▶ **Problem to work on**
Repeat everything in the listing exactly, except for the images.

▶ **Raw data**
Content starts
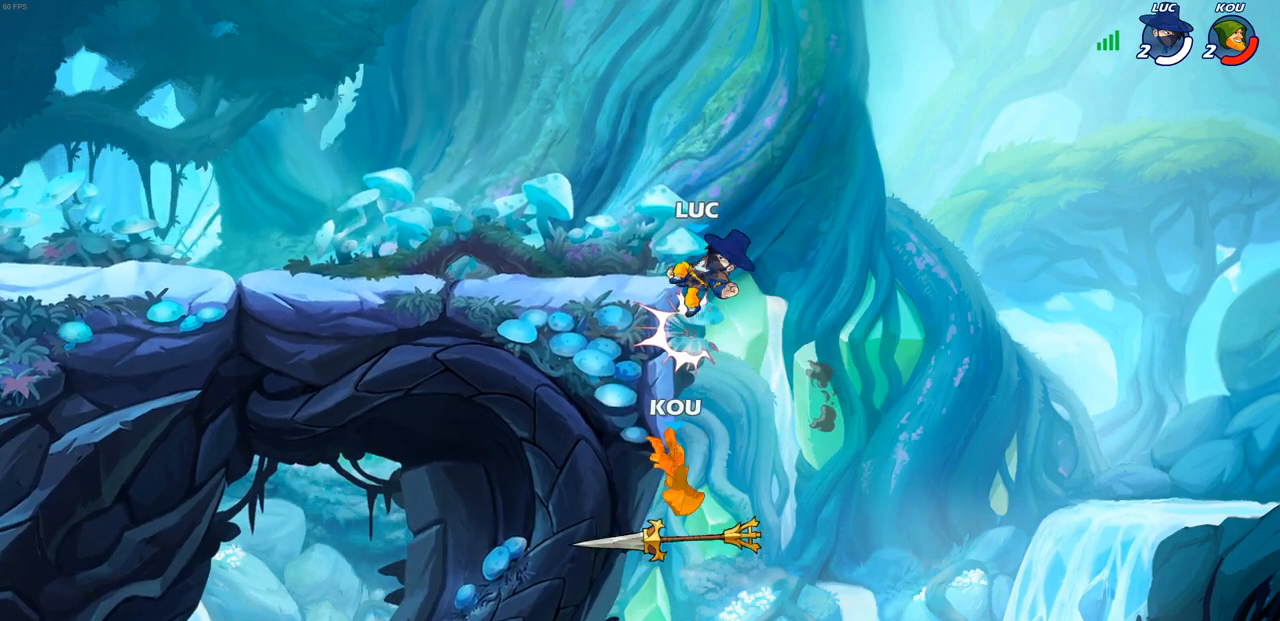
{"buttons": ["R2"], "left_stick": "up-left", "right_stick": "center", "events": [[50, "CIRCLE", "up"], [67, "left_stick", "center"], [183, "left_stick", "up"], [250, "R2", "down"], [483, "left_stick", "up-left"]]}
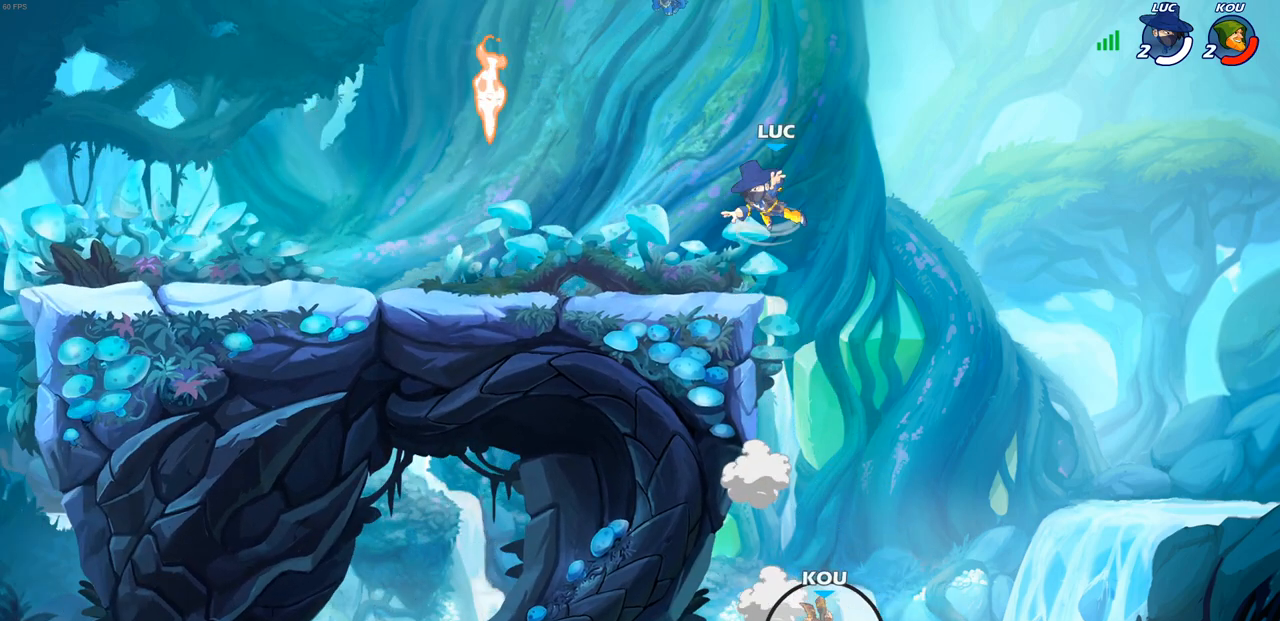
{"buttons": [], "left_stick": "down-left", "right_stick": "center", "events": [[83, "R2", "up"], [267, "left_stick", "down-left"]]}
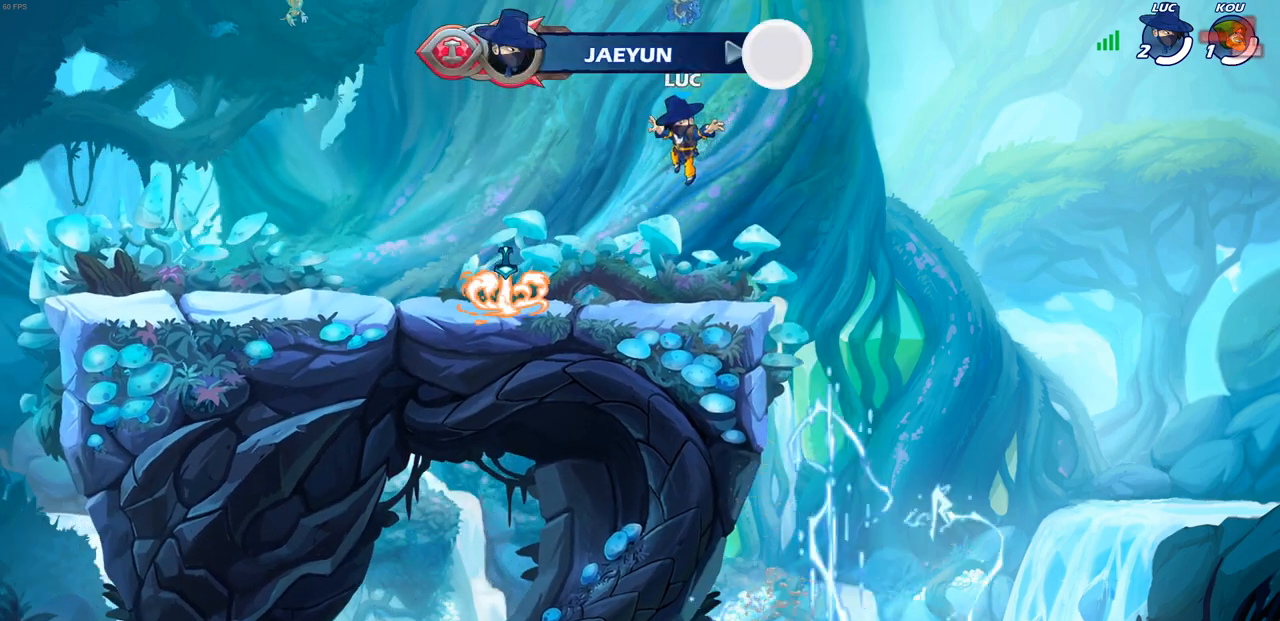
{"buttons": [], "left_stick": "left", "right_stick": "center", "events": [[217, "left_stick", "left"], [267, "R1", "down"], [383, "R1", "up"]]}
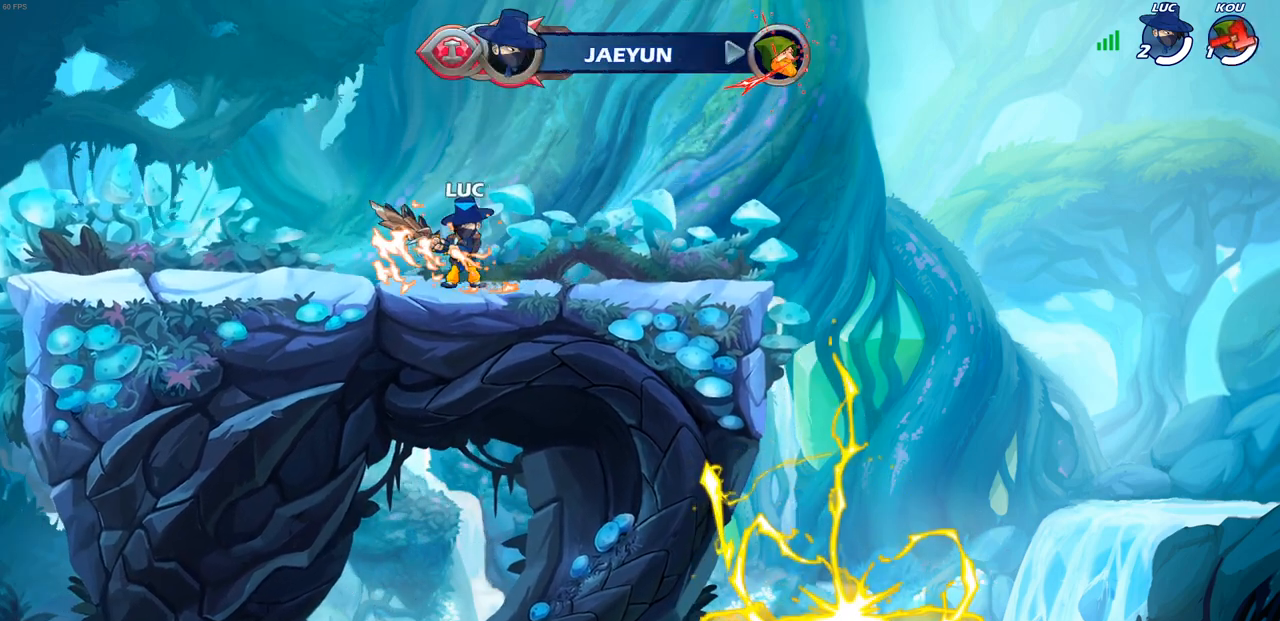
{"buttons": [], "left_stick": "right", "right_stick": "center", "events": [[17, "R2", "down"], [50, "CROSS", "down"], [200, "CROSS", "up"], [200, "R2", "up"], [233, "left_stick", "down-left"], [367, "left_stick", "down-right"], [450, "left_stick", "right"]]}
Content ends
▶ **Task result**
{"buttons": ["R2"], "left_stick": "up-left", "right_stick": "center", "events": [[50, "CIRCLE", "up"], [67, "left_stick", "center"], [183, "left_stick", "up"], [250, "R2", "down"], [483, "left_stick", "up-left"]]}
{"buttons": [], "left_stick": "down-left", "right_stick": "center", "events": [[83, "R2", "up"], [267, "left_stick", "down-left"]]}
{"buttons": [], "left_stick": "left", "right_stick": "center", "events": [[217, "left_stick", "left"], [267, "R1", "down"], [383, "R1", "up"]]}
{"buttons": [], "left_stick": "right", "right_stick": "center", "events": [[17, "R2", "down"], [50, "CROSS", "down"], [200, "CROSS", "up"], [200, "R2", "up"], [233, "left_stick", "down-left"], [367, "left_stick", "down-right"], [450, "left_stick", "right"]]}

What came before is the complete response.